Saved entries
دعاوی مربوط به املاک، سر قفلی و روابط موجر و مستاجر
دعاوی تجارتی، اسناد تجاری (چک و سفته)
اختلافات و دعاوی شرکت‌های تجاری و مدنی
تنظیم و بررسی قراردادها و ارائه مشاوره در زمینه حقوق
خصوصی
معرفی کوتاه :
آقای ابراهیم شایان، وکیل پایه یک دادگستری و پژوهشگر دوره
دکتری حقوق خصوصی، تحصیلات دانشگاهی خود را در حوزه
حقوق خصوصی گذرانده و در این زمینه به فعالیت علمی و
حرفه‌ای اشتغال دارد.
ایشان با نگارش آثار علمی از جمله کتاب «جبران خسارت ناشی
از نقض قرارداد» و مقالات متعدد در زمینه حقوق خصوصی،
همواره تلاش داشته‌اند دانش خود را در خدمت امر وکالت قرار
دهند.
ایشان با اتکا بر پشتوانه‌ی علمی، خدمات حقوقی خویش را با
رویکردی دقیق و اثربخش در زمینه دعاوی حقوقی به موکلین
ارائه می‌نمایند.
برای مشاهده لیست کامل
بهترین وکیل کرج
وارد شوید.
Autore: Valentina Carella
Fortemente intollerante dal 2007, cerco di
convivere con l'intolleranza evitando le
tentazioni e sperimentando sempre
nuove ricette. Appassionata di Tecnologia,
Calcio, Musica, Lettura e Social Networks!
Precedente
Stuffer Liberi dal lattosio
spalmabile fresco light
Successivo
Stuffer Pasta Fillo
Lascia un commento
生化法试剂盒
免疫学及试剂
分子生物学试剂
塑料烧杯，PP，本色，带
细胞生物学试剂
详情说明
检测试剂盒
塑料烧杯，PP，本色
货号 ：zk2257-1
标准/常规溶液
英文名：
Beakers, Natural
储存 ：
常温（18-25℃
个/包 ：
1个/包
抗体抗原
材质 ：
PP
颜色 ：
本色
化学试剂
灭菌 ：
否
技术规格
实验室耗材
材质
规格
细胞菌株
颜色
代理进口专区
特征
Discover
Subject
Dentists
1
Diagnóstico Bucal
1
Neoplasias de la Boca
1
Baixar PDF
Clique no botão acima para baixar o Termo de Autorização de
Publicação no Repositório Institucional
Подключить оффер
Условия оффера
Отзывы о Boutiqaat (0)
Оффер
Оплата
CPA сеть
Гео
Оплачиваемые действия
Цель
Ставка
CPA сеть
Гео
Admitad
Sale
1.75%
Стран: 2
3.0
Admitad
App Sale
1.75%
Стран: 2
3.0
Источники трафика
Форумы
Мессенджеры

Exercise goal. The data above must be returned in full, exactly as written.

Task response.
دعاوی مربوط به املاک، سر قفلی و روابط موجر و مستاجر
دعاوی تجارتی، اسناد تجاری (چک و سفته)
اختلافات و دعاوی شرکت‌های تجاری و مدنی
تنظیم و بررسی قراردادها و ارائه مشاوره در زمینه حقوق
خصوصی
معرفی کوتاه :
آقای ابراهیم شایان، وکیل پایه یک دادگستری و پژوهشگر دوره
دکتری حقوق خصوصی، تحصیلات دانشگاهی خود را در حوزه
حقوق خصوصی گذرانده و در این زمینه به فعالیت علمی و
حرفه‌ای اشتغال دارد.
ایشان با نگارش آثار علمی از جمله کتاب «جبران خسارت ناشی
از نقض قرارداد» و مقالات متعدد در زمینه حقوق خصوصی،
همواره تلاش داشته‌اند دانش خود را در خدمت امر وکالت قرار
دهند.
ایشان با اتکا بر پشتوانه‌ی علمی، خدمات حقوقی خویش را با
رویکردی دقیق و اثربخش در زمینه دعاوی حقوقی به موکلین
ارائه می‌نمایند.
برای مشاهده لیست کامل
بهترین وکیل کرج
وارد شوید.
Autore: Valentina Carella
Fortemente intollerante dal 2007, cerco di
convivere con l'intolleranza evitando le
tentazioni e sperimentando sempre
nuove ricette. Appassionata di Tecnologia,
Calcio, Musica, Lettura e Social Networks!
Precedente
Stuffer Liberi dal lattosio
spalmabile fresco light
Successivo
Stuffer Pasta Fillo
Lascia un commento
生化法试剂盒
免疫学及试剂
分子生物学试剂
塑料烧杯，PP，本色，带
细胞生物学试剂
详情说明
检测试剂盒
塑料烧杯，PP，本色
货号 ：zk2257-1
标准/常规溶液
英文名：
Beakers, Natural
储存 ：
常温（18-25℃
个/包 ：
1个/包
抗体抗原
材质 ：
PP
颜色 ：
本色
化学试剂
灭菌 ：
否
技术规格
实验室耗材
材质
规格
细胞菌株
颜色
代理进口专区
特征
Discover
Subject
Dentists
1
Diagnóstico Bucal
1
Neoplasias de la Boca
1
Baixar PDF
Clique no botão acima para baixar o Termo de Autorização de
Publicação no Repositório Institucional
Подключить оффер
Условия оффера
Отзывы о Boutiqaat (0)
Оффер
Оплата
CPA сеть
Гео
Оплачиваемые действия
Цель
Ставка
CPA сеть
Гео
Admitad
Sale
1.75%
Стран: 2
3.0
Admitad
App Sale
1.75%
Стран: 2
3.0
Источники трафика
Форумы
Мессенджеры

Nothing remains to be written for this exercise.